There was some good news. Because of its strong first quarter Ford still managed to a record first-half operating profit of US$6.8 billion. In Europe - long a trouble spot for the company - second-quarter sales rose 11 per cent and pretax profits nearly tripled to US$467 million, thanks in part to stronger sales in Russia.
However, Ford also fed into many investors' lingering worries about slowing US sales and market pressures in China. "They're trying to underpromise and overdeliver for the back half of the year," said James Albertine, an auto analyst with Consumer Edge Research.
Ford's results reflected some Ford-specific problems, like the Super Duty launch. But its warnings about US sales could dampen the whole industry. Ford's chief financial officer, Bob Shanks, said after an unprecedented growth streak the US market is starting to plateau. Pretax results in the region fell 5 per cent to US$2.7 billion.
Ford's North American sales were flat from a year ago, and Ford's market share in the region didn't budge despite a big increase in incentive spending. Ford spent US$3,475 per vehicle on incentives, compared to US$2,700 in the same quarter last year, according to estimates from Kelley Blue Book.
"We don't see growth, at least in the near term," Shanks said. Ford lowered its estimates for full-year industry sales in the US.
There were other storm clouds. Shanks said Britain's exit vote will likely cost the company US$400 million to US$500 million annually in lower sales and weaker currency until the exit is completed.
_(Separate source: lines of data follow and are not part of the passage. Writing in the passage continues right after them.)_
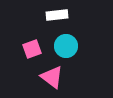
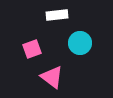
cyan circle: moved 14 px right, 3 px up
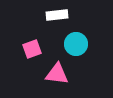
cyan circle: moved 4 px left, 1 px down
pink triangle: moved 5 px right, 3 px up; rotated 30 degrees counterclockwise
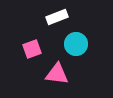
white rectangle: moved 2 px down; rotated 15 degrees counterclockwise
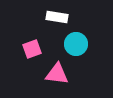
white rectangle: rotated 30 degrees clockwise
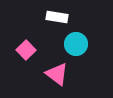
pink square: moved 6 px left, 1 px down; rotated 24 degrees counterclockwise
pink triangle: rotated 30 degrees clockwise
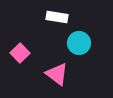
cyan circle: moved 3 px right, 1 px up
pink square: moved 6 px left, 3 px down
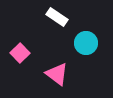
white rectangle: rotated 25 degrees clockwise
cyan circle: moved 7 px right
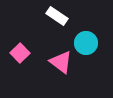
white rectangle: moved 1 px up
pink triangle: moved 4 px right, 12 px up
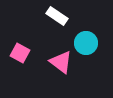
pink square: rotated 18 degrees counterclockwise
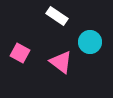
cyan circle: moved 4 px right, 1 px up
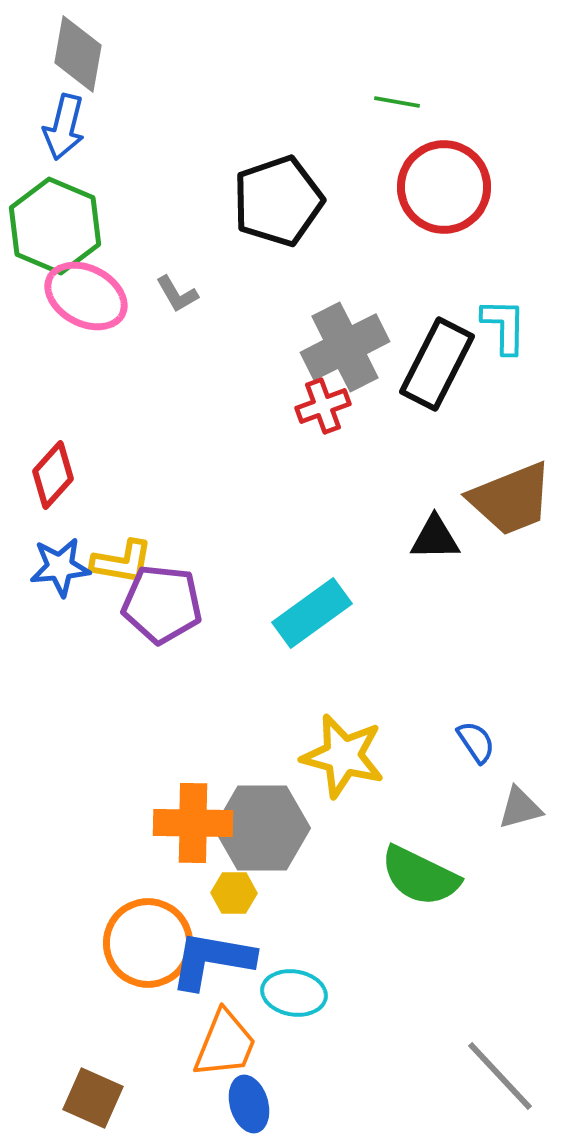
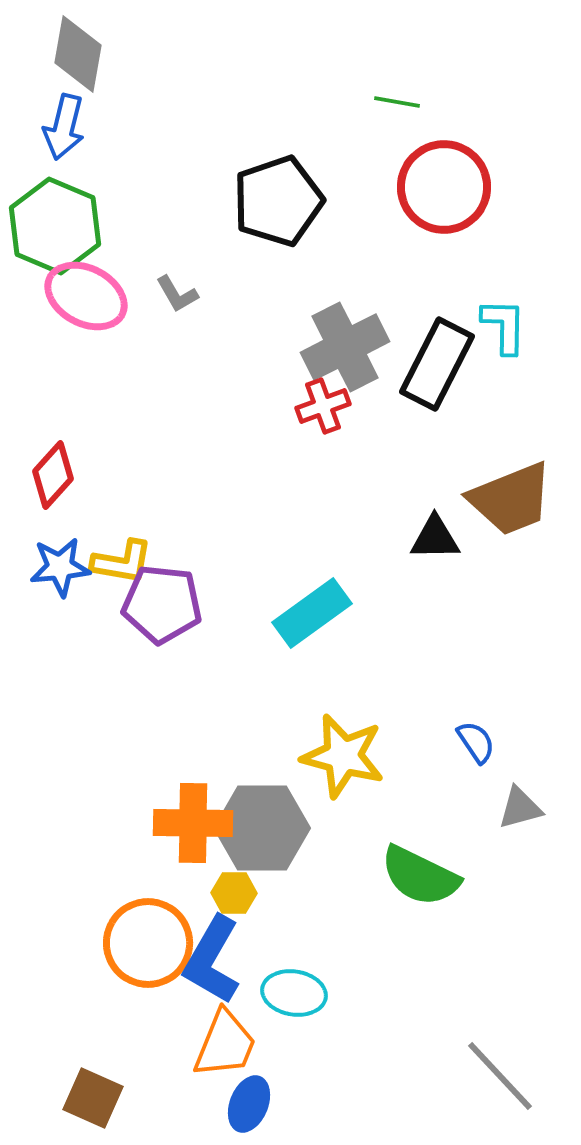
blue L-shape: rotated 70 degrees counterclockwise
blue ellipse: rotated 38 degrees clockwise
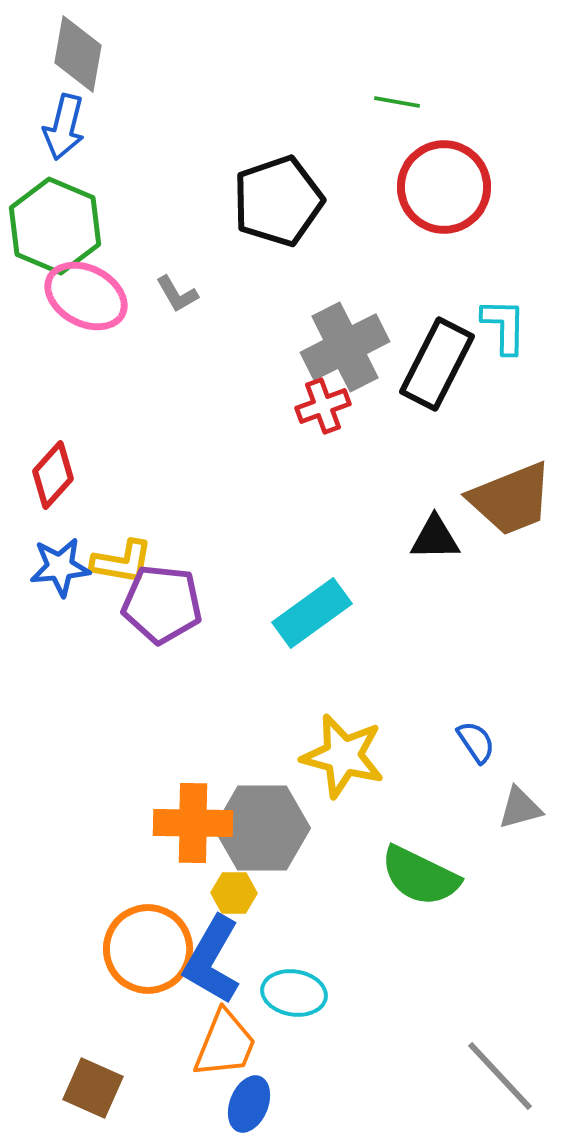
orange circle: moved 6 px down
brown square: moved 10 px up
There's too much uncertainty to predict much after that, Shanks said, but the company is considering how to mitigate its risks. Ford is the top-selling brand in the UK and has engine and transmission plants there.
In Asia, Ford recorded its first pretax loss (US$8 million) in more than three years. Shanks said Ford sold fewer commercial vehicles in China and spent heavily on engineering and warranty costs. The weaker yuan also impacted sales of its luxury Lincoln brand.
Ford's losses in South America also more than doubled to US$265 million because of continuing economic issues in the region.